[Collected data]
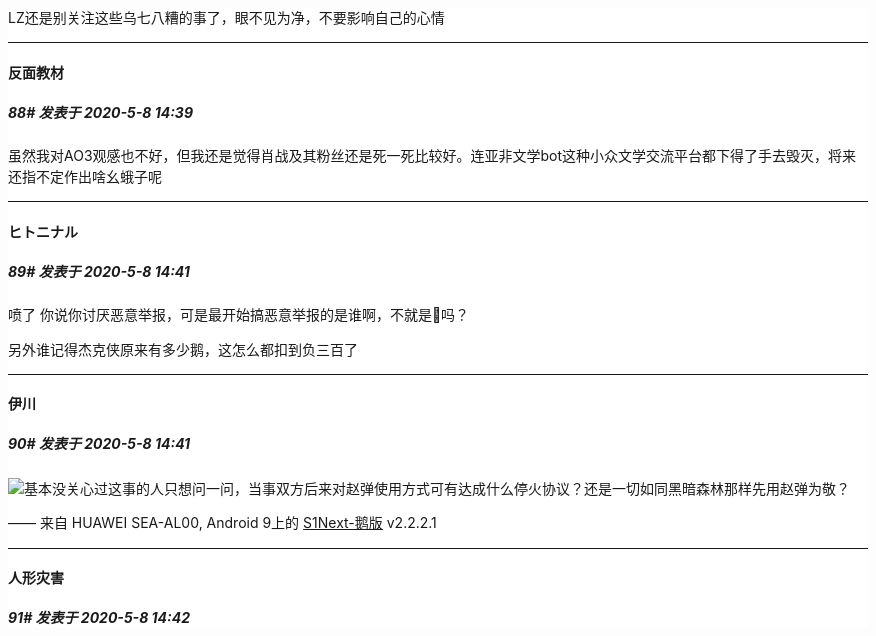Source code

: 


LZ还是别关注这些乌七八糟的事了，眼不见为净，不要影响自己的心情







-----

####  反面教材  
##### 88#       发表于 2020-5-8 14:39




虽然我对AO3观感也不好，但我还是觉得肖战及其粉丝还是死一死比较好。连亚非文学bot这种小众文学交流平台都下得了手去毁灭，将来还指不定作出啥幺蛾子呢







-----

####  ヒトニナル  
##### 89#       发表于 2020-5-8 14:41




喷了 你说你讨厌恶意举报，可是最开始搞恶意举报的是谁啊，不就是🦐吗？

另外谁记得杰克侠原来有多少鹅，这怎么都扣到负三百了







-----

####  伊川  
##### 90#       发表于 2020-5-8 14:41



<img src="https://static.saraba1st.com/image/smiley/face2017/035.png" referrerpolicy="no-referrer">基本没关心过这事的人只想问一问，当事双方后来对赵弹使用方式可有达成什么停火协议？还是一切如同黑暗森林那样先用赵弹为敬？

—— 来自 HUAWEI SEA-AL00, Android 9上的 [S1Next-鹅版](https://github.com/ykrank/S1-Next/releases) v2.2.2.1







-----

####  人形灾害  
##### 91#       发表于 2020-5-8 14:42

▶ [Work instruction] Each record above is to be restated exactly, with its pictures removed from the copy.

▶ [Expected answer]
Source code

: 


LZ还是别关注这些乌七八糟的事了，眼不见为净，不要影响自己的心情







-----

####  反面教材  
##### 88#       发表于 2020-5-8 14:39




虽然我对AO3观感也不好，但我还是觉得肖战及其粉丝还是死一死比较好。连亚非文学bot这种小众文学交流平台都下得了手去毁灭，将来还指不定作出啥幺蛾子呢







-----

####  ヒトニナル  
##### 89#       发表于 2020-5-8 14:41




喷了 你说你讨厌恶意举报，可是最开始搞恶意举报的是谁啊，不就是🦐吗？

另外谁记得杰克侠原来有多少鹅，这怎么都扣到负三百了







-----

####  伊川  
##### 90#       发表于 2020-5-8 14:41



<img src="https://static.saraba1st.com/image/smiley/face2017/035.png" referrerpolicy="no-referrer">基本没关心过这事的人只想问一问，当事双方后来对赵弹使用方式可有达成什么停火协议？还是一切如同黑暗森林那样先用赵弹为敬？

—— 来自 HUAWEI SEA-AL00, Android 9上的 [S1Next-鹅版](https://github.com/ykrank/S1-Next/releases) v2.2.2.1







-----

####  人形灾害  
##### 91#       发表于 2020-5-8 14:42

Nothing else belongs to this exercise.